写真家・川内倫子の個展、「川内倫子:M/E 球体の上 無限の連なり」が東京オペラシティ アートギャラリーで開幕する。会期は2022年10月8日から12月18日まで。
川内の作品は、柔らかい光をはらんだ淡い色調を特徴とし、初期から一貫して人間や動物、あらゆる生命がもつ神秘や輝き、儚さ、力強さをとらえてきた。身の回りの家族や植物、動物などの日常のなかにある儚くささやかな存在から、火山や氷河といった長い時を経て形成される大地の営みにまで、写真家の眼差しはそのすべてに等しく注がれている。
国内では約6年ぶりとなる今回の大規模個展では、この10年の活動に焦点を当て、未発表作品・新作を織り交ぜながら、作品の本質に迫る。

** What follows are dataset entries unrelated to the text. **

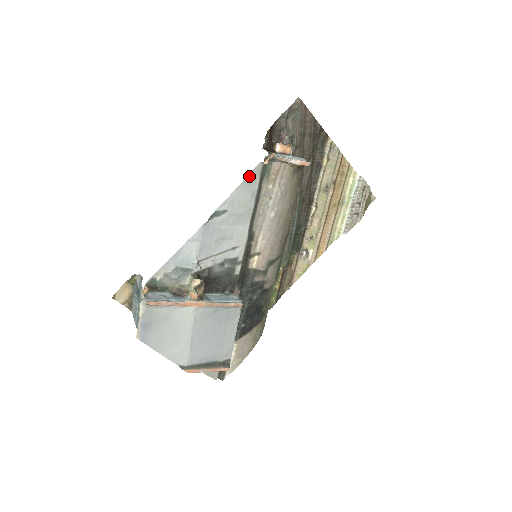
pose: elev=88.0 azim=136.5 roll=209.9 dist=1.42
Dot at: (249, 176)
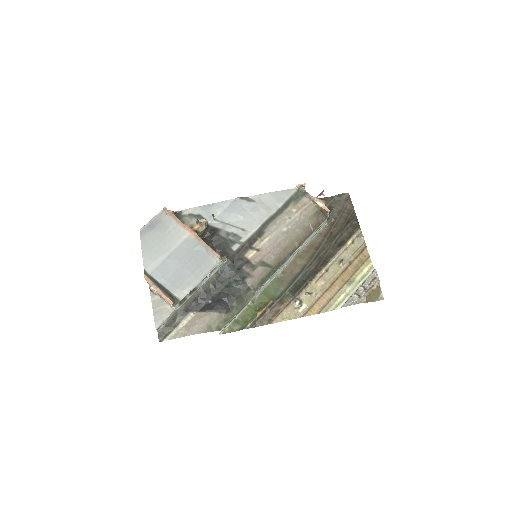
Dot at: (283, 191)
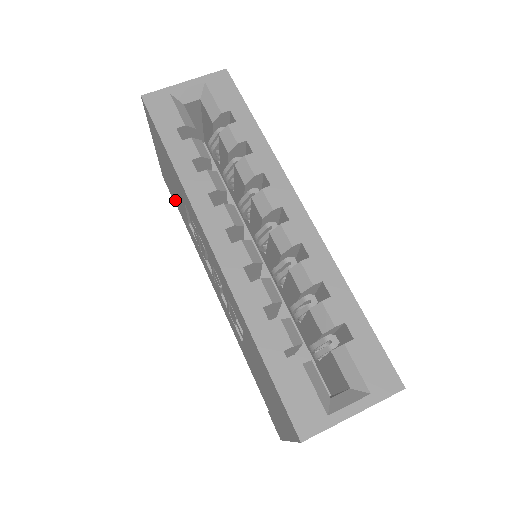
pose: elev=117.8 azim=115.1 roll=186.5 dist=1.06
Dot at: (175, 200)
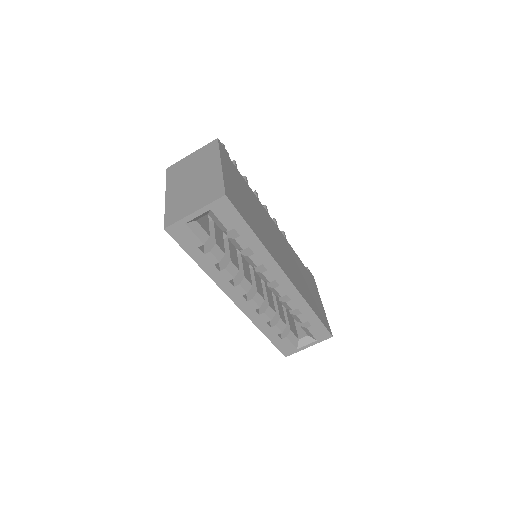
Dot at: occluded
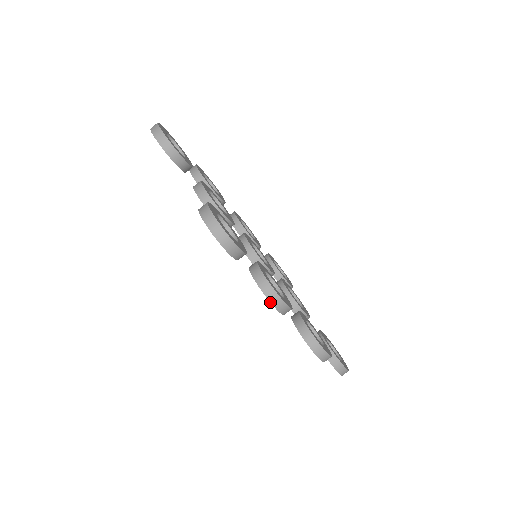
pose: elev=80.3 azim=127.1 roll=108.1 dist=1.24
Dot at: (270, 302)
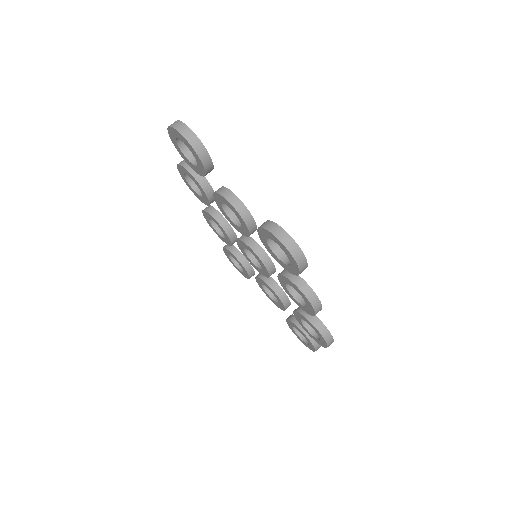
Dot at: (313, 308)
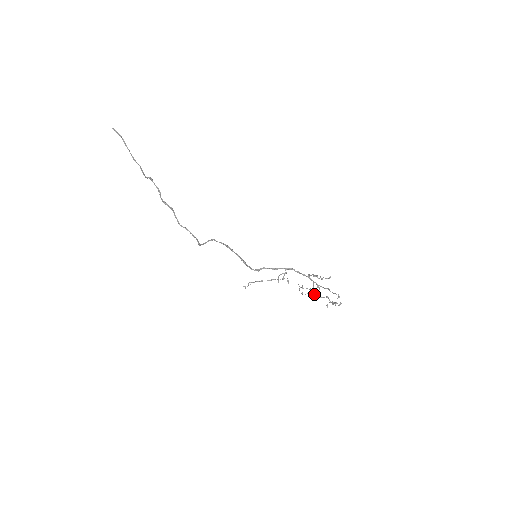
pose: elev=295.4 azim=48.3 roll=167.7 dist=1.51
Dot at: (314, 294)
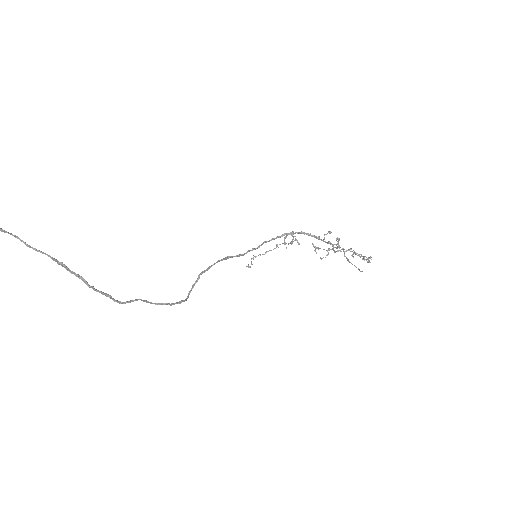
Dot at: occluded
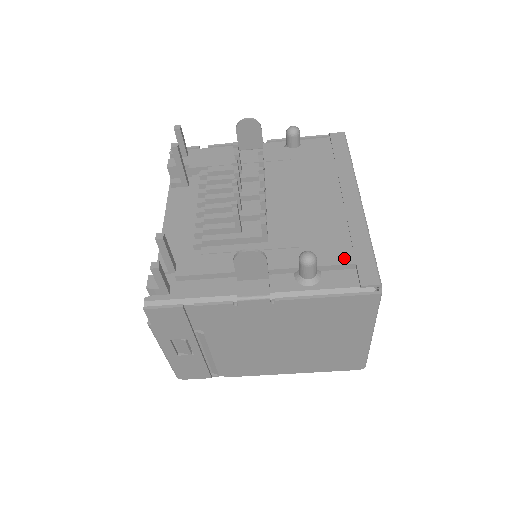
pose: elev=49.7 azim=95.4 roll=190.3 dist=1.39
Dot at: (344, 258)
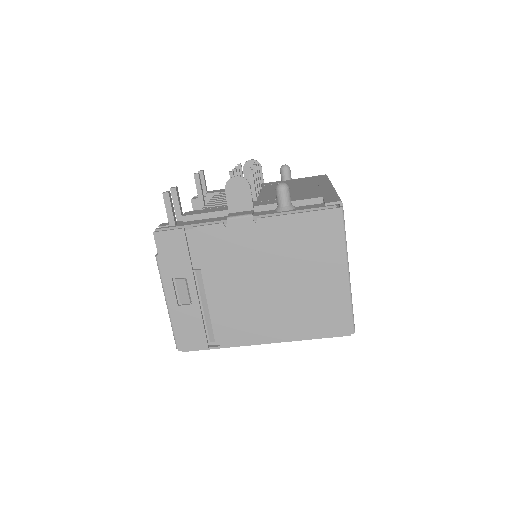
Dot at: (314, 197)
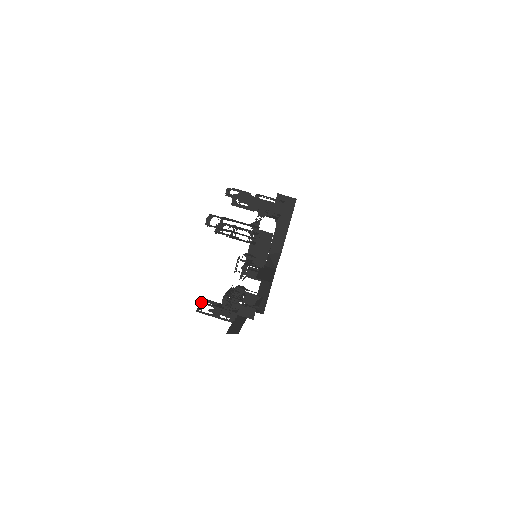
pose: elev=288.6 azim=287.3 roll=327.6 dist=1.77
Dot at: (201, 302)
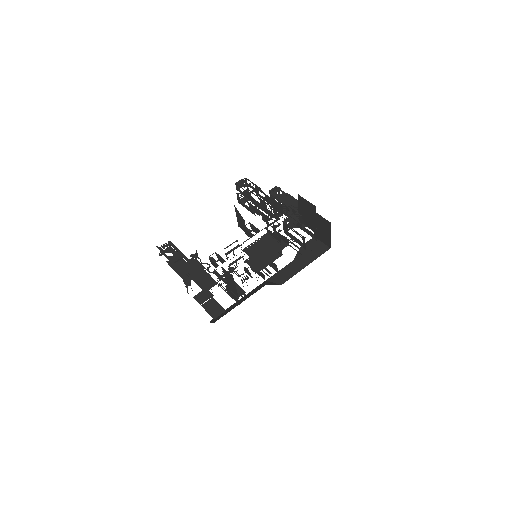
Dot at: (170, 241)
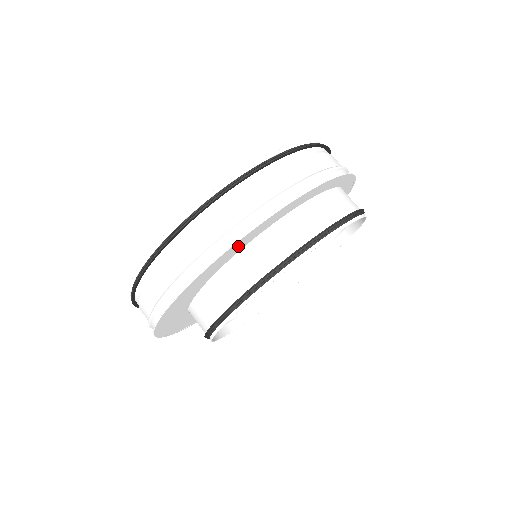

本展のメインとなる新作シリーズ「M/E」は「母(Mother)」「地球(Earth)」の頭文字であり、続けて読むことで「母なる大地(Mother Earth)」や「私(Me)」となる。アイスランドや北海道の氷河や雪景色、コロナ禍で撮影された日常の風景が、川内の視線を介して柔らかに結びつくことだろう。
中山英之建築設計事務所が会場デザインを担当した展示空間では、写真作品のみならず2018年に出版した写真絵本『はじまりのひ』を朗読したサウンドを取り入れたり、薄い膜状の構造体が登場するなど、展覧会全体でひとつの体験となることが目指されている。鑑賞者と作品との距離や、空間を移動する際の感覚までもが考え抜かれた会場で、ぜひ作品を堪能してほしい。